[Dataset entries]

________________________________________

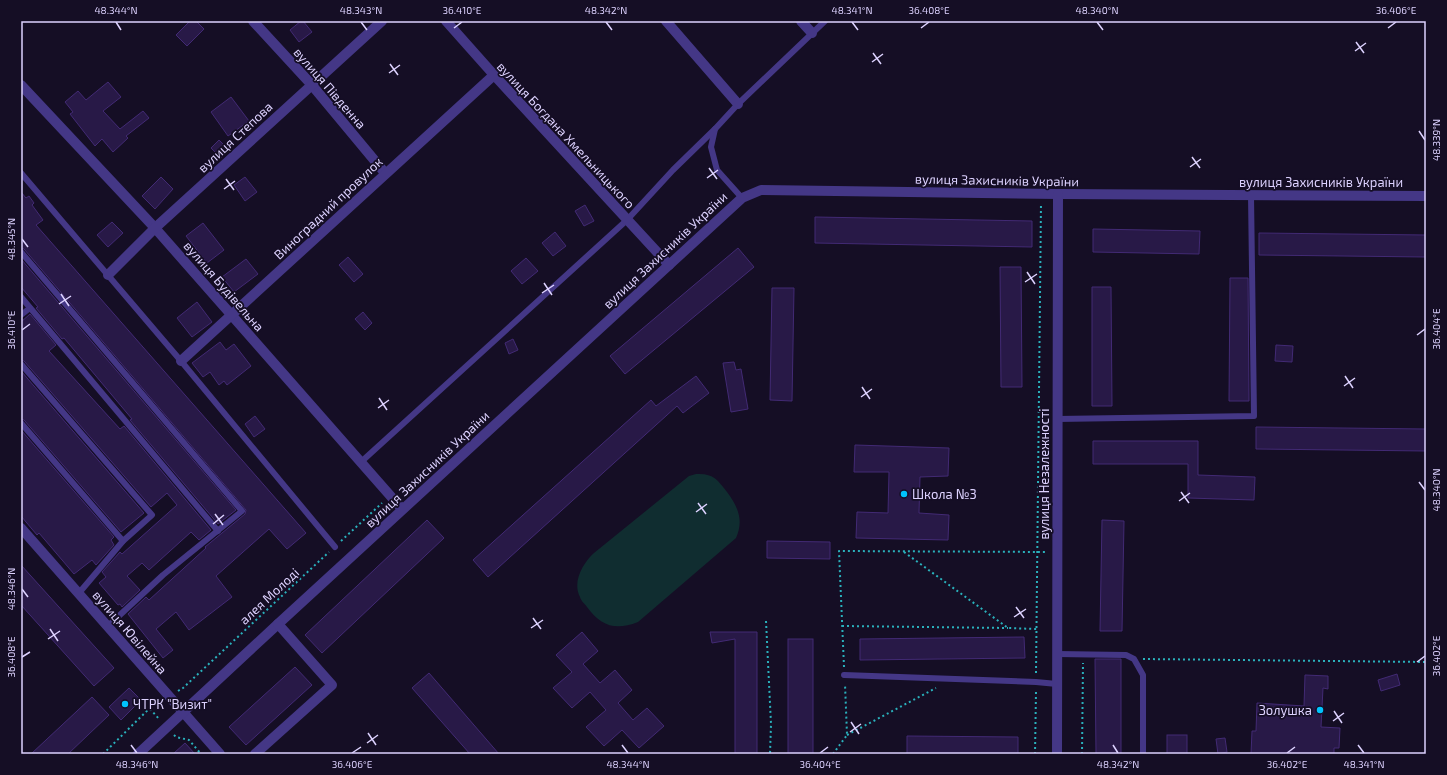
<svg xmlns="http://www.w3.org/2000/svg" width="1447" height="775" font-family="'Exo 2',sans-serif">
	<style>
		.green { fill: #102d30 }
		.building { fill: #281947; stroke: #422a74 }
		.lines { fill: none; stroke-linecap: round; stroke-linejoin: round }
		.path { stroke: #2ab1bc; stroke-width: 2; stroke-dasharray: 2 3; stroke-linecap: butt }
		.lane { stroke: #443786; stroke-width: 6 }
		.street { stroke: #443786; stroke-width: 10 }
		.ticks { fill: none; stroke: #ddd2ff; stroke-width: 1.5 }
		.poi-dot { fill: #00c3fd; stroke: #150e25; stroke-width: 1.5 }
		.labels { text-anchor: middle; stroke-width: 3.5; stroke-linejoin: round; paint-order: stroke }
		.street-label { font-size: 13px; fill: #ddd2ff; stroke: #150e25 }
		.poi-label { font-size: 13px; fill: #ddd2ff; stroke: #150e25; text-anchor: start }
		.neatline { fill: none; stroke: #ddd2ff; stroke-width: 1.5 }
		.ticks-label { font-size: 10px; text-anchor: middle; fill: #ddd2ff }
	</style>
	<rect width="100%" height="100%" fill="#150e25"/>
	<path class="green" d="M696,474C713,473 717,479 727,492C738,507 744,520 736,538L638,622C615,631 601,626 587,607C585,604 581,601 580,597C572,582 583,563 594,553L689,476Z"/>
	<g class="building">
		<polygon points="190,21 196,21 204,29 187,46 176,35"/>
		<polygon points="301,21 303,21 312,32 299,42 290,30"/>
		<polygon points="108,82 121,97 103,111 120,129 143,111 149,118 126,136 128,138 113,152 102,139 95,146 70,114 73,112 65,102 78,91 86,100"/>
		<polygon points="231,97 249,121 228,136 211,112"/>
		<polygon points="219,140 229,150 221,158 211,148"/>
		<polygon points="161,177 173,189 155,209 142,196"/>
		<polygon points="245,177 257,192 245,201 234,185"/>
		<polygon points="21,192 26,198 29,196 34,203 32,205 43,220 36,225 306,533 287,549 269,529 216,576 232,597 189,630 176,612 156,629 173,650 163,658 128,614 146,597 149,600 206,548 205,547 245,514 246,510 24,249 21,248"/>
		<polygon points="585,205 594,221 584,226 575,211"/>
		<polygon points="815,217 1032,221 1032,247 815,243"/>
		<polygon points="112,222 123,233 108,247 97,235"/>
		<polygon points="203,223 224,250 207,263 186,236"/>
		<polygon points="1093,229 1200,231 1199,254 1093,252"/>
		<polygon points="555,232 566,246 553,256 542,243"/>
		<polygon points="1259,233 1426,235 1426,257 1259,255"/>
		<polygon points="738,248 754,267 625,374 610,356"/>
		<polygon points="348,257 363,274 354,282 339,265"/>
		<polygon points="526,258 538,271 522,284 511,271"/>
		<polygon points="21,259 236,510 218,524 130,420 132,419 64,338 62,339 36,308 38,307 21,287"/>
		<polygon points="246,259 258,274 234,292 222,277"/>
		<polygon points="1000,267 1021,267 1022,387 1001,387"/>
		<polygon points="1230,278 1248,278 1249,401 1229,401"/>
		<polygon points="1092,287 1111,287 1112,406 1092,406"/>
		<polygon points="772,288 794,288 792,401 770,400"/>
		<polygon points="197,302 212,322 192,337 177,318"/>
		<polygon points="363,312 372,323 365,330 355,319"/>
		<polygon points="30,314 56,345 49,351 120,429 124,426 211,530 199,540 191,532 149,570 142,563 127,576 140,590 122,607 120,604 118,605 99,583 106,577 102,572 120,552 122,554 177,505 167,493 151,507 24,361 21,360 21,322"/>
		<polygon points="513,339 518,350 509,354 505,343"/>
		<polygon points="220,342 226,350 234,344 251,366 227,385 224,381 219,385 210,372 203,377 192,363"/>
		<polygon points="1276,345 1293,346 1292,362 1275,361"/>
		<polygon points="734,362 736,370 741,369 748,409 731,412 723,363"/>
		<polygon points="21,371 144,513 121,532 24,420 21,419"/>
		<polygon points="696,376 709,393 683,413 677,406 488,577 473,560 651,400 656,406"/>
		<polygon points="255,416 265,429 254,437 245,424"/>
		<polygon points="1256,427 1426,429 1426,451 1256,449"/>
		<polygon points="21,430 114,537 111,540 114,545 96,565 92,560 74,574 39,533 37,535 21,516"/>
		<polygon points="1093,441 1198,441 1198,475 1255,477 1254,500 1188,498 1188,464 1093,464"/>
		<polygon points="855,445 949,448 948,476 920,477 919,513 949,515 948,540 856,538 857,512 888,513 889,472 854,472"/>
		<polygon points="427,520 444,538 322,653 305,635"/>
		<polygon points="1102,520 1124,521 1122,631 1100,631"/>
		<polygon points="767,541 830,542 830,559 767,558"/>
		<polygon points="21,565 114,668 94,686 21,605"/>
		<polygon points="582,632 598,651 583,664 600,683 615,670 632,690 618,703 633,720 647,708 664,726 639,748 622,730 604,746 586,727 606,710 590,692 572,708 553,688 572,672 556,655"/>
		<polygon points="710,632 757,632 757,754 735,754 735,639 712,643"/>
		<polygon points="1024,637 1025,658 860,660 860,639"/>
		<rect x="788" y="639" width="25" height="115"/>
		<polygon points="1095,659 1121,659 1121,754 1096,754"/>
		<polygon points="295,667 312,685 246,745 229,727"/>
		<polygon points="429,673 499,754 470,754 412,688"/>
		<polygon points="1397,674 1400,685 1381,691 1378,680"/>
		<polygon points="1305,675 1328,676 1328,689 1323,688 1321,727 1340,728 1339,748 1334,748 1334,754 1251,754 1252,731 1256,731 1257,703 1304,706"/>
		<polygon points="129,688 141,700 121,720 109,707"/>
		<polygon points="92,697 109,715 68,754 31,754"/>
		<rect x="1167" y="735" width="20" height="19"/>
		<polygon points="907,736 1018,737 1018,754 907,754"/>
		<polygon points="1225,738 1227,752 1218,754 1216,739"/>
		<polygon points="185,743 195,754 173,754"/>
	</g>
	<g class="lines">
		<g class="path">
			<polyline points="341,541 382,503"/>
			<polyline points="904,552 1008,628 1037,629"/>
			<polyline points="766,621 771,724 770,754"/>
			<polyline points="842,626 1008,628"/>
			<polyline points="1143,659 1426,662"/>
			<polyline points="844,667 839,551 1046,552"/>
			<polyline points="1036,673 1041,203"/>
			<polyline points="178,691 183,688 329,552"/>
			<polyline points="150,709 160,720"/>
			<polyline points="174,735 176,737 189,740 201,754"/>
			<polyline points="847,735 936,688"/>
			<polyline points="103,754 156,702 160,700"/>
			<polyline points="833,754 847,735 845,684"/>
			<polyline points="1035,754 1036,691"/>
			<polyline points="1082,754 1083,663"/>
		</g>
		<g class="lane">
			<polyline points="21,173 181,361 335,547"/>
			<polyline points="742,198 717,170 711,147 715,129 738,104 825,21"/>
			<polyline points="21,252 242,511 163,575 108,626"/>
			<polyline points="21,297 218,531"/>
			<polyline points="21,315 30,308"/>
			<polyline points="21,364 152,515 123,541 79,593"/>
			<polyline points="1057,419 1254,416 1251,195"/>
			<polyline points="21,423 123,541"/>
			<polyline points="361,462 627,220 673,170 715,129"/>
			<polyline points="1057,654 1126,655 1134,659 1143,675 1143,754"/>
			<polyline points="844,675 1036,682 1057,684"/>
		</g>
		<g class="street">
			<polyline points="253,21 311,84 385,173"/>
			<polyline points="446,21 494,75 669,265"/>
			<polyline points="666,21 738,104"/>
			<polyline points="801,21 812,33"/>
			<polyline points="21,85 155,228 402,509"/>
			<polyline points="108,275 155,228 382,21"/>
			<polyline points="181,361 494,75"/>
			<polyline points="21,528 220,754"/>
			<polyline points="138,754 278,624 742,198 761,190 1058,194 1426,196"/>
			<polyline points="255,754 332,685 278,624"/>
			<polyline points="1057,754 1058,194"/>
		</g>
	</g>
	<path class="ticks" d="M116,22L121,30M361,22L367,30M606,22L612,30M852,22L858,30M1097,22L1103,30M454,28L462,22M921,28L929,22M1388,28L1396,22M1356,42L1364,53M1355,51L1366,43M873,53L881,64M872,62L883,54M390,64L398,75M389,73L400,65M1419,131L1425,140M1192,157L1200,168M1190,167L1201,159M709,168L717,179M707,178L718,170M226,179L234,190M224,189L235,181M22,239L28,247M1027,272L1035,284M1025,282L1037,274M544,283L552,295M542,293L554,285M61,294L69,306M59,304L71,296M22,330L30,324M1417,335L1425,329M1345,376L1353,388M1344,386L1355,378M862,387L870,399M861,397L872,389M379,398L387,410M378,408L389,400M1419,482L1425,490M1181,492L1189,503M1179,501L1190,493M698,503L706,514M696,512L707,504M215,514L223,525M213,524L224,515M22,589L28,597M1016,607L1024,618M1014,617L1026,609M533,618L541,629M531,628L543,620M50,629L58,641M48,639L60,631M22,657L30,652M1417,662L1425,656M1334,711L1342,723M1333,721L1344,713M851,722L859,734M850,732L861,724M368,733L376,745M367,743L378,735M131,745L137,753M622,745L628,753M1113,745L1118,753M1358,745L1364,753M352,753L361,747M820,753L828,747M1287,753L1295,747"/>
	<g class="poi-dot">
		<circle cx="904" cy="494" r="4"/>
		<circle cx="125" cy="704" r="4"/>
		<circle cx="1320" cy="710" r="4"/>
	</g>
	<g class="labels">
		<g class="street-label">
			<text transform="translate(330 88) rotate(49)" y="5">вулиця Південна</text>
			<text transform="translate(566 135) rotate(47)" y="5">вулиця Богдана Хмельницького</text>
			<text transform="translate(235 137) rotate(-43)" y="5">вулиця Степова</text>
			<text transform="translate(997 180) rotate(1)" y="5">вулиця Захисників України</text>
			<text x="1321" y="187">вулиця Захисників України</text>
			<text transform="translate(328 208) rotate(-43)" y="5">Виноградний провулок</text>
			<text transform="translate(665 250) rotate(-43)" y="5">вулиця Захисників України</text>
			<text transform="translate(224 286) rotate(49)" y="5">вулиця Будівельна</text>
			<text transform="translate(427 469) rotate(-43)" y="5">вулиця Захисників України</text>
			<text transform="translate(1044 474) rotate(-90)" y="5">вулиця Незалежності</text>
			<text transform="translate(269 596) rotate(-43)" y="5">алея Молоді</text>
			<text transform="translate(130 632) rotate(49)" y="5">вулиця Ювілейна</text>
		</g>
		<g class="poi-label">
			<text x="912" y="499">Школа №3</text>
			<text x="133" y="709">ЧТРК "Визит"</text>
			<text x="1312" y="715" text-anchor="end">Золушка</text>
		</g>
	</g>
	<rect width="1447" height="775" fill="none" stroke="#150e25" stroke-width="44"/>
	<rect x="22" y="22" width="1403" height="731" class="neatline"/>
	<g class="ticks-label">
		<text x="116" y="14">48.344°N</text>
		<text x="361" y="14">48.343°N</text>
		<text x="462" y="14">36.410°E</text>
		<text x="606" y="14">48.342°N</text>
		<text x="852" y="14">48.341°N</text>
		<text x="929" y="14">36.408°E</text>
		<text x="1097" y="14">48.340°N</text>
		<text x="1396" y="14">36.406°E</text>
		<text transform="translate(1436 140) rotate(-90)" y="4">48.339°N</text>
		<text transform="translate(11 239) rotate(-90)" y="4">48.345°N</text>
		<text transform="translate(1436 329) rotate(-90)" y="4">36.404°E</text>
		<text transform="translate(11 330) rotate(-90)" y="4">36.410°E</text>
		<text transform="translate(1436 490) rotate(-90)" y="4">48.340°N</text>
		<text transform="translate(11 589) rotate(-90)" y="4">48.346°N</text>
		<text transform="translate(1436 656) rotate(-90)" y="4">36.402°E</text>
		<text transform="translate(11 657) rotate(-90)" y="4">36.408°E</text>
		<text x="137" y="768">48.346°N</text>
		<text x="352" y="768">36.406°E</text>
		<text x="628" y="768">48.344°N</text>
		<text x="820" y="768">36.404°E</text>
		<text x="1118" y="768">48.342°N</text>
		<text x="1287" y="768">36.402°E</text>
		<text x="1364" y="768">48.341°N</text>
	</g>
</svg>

________________________________________

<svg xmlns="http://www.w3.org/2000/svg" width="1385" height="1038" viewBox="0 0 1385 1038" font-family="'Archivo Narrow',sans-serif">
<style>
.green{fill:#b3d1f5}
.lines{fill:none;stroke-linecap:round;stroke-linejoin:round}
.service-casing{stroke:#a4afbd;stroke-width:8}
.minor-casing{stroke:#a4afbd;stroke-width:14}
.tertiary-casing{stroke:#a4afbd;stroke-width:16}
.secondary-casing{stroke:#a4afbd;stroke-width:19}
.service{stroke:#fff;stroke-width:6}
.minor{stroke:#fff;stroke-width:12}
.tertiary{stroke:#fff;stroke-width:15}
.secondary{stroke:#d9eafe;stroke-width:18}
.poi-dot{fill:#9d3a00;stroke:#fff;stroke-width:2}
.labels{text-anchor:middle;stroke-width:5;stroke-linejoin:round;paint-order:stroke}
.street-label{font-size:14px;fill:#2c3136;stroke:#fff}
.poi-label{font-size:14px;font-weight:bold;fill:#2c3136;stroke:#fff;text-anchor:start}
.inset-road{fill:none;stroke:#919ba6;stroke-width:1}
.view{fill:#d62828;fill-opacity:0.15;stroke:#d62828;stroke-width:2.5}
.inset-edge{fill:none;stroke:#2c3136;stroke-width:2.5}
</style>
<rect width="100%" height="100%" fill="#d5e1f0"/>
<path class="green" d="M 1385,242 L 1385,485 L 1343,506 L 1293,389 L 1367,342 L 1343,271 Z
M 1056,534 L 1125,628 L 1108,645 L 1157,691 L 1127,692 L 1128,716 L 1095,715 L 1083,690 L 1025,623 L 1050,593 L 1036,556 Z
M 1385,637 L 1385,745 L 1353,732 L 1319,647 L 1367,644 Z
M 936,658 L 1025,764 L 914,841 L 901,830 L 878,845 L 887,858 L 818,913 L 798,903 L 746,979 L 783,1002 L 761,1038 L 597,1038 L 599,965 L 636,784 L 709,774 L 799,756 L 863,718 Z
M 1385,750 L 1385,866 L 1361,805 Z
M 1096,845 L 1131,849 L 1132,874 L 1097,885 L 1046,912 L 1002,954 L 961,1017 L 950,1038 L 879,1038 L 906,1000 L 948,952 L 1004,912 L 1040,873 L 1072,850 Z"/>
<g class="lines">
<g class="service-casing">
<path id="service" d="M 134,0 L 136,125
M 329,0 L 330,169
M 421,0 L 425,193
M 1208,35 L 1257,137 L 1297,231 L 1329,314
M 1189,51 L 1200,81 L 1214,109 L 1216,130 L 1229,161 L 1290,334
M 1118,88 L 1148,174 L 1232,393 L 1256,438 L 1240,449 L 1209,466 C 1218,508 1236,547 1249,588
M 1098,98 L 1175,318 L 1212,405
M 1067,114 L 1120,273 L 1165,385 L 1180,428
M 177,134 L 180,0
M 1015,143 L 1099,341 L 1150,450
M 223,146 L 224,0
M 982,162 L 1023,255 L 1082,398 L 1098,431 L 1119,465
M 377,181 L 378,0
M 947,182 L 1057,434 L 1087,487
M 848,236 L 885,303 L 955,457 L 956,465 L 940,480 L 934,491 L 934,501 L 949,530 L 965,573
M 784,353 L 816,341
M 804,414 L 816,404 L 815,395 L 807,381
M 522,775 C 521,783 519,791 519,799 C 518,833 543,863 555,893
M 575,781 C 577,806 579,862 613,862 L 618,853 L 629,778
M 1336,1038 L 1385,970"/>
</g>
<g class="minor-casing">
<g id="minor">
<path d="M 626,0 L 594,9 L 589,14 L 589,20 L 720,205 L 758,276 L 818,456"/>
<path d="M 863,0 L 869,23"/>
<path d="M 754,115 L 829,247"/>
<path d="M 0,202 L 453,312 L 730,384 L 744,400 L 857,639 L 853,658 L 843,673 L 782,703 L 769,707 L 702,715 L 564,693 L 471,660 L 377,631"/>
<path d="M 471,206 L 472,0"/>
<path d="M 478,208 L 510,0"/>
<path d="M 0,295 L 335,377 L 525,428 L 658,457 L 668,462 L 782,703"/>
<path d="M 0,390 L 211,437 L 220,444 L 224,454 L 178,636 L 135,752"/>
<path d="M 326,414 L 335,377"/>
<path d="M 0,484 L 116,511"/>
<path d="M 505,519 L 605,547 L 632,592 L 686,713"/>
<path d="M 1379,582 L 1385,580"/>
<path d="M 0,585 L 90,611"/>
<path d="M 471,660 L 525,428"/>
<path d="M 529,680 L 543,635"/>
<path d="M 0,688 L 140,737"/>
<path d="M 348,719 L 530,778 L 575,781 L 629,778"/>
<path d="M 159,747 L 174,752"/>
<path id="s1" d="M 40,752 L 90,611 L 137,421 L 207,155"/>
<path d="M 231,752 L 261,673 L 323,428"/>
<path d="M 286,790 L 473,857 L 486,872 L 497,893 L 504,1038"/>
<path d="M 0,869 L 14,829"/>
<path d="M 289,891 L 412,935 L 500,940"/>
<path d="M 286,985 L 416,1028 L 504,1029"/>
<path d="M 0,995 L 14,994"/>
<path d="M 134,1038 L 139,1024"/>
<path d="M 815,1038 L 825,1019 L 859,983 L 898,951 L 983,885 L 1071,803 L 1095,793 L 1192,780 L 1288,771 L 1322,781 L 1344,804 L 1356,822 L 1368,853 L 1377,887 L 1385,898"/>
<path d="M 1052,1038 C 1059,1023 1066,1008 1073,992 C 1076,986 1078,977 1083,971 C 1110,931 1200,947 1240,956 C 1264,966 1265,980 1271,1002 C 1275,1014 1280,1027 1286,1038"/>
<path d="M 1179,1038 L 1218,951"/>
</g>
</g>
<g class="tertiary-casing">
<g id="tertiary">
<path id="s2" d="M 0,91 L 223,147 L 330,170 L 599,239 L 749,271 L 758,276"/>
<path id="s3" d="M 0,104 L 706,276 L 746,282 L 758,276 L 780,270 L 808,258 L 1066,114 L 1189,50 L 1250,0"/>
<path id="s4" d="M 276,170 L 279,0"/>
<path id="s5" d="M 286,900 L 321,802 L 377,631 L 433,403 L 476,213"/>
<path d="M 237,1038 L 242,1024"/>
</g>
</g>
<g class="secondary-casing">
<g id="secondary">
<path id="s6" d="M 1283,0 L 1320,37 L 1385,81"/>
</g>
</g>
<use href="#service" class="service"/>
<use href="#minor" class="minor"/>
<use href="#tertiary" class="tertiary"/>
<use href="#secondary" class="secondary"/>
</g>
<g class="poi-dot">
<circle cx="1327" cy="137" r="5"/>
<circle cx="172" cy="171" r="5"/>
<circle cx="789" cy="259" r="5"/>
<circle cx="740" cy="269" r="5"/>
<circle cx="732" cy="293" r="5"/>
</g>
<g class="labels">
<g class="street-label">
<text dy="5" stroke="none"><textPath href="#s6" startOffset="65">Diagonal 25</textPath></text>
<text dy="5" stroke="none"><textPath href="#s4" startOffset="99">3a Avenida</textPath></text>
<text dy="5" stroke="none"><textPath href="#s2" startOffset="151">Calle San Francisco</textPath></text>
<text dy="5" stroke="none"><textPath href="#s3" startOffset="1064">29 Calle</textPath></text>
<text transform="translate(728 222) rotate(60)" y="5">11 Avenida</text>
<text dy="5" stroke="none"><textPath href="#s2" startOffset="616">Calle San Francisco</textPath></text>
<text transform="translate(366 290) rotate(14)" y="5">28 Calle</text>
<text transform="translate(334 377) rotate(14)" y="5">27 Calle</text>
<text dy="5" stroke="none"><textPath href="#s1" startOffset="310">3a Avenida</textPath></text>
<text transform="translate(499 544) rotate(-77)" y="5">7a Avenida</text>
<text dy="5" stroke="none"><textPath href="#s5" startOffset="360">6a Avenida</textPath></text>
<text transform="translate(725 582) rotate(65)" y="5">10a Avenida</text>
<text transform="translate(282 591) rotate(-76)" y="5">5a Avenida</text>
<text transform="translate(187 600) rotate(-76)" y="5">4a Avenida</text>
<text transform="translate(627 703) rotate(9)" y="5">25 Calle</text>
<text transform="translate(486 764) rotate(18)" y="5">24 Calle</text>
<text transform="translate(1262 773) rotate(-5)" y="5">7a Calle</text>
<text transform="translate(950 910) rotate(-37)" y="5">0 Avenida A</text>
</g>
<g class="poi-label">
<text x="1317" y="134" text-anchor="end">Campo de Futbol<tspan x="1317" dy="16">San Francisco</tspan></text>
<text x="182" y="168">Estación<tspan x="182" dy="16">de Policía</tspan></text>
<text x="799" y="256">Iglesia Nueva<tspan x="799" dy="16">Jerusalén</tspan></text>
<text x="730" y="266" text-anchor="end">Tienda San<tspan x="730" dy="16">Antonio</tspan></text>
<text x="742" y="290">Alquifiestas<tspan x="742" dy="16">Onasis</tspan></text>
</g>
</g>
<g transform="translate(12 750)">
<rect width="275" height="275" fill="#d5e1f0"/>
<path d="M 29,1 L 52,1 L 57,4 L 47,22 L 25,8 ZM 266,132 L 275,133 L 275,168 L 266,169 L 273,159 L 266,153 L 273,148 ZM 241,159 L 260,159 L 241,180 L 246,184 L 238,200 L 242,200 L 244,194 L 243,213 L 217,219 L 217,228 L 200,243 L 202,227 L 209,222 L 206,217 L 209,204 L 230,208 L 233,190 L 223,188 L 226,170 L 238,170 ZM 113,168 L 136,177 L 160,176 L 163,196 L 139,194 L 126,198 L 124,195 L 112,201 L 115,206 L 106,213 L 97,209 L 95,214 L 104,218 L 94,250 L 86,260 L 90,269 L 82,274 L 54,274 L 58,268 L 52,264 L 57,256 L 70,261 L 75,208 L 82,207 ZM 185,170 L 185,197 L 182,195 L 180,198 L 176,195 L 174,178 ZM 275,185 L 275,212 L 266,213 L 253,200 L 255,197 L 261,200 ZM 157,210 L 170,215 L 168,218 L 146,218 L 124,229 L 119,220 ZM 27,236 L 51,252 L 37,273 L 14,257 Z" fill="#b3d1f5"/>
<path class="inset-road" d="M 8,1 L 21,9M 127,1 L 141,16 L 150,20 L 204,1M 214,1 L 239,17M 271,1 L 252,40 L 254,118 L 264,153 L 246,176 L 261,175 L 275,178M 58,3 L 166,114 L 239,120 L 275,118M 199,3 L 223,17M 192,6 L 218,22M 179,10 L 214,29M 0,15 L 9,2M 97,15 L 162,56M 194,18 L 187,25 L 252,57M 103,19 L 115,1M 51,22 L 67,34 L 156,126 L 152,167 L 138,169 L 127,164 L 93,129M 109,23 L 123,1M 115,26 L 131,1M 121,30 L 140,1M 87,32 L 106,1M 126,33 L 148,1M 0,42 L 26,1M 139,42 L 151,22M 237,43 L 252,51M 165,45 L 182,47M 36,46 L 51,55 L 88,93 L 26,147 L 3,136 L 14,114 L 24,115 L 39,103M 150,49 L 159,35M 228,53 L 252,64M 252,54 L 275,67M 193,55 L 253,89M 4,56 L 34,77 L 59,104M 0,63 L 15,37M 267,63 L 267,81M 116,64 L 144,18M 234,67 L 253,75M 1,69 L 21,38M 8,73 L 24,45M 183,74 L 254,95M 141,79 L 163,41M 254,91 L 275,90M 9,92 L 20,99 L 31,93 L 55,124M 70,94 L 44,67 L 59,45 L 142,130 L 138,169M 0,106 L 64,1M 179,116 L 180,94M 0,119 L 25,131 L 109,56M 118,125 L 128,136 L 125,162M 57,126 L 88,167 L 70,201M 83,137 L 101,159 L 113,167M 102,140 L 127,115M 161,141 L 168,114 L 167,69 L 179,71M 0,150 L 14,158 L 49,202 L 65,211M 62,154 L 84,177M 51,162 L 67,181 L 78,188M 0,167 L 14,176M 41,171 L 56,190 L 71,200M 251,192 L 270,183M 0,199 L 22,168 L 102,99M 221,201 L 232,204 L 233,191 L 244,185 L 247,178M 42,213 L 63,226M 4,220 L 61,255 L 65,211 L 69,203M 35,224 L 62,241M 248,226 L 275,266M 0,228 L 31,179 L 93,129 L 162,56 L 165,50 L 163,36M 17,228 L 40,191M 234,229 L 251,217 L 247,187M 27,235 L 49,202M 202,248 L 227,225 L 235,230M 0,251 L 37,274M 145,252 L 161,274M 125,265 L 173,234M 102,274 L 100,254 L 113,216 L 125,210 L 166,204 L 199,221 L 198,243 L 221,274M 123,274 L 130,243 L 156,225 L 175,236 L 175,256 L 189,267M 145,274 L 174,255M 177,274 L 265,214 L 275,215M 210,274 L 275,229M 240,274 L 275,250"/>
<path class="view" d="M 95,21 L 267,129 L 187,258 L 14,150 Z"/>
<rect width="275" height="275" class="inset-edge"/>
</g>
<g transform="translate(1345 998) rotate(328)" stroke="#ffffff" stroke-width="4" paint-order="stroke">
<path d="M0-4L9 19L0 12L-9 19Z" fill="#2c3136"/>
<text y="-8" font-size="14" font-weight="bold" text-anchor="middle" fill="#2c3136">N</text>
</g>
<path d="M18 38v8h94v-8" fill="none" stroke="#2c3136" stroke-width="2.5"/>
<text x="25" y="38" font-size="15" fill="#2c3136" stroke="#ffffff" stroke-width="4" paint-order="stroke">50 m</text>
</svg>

________________________________________

WHAT TO PRODUCE:
Would you count the lines in the entries that hold "linejoin" and reply with only the count?

EXERCISE OUTPUT:
4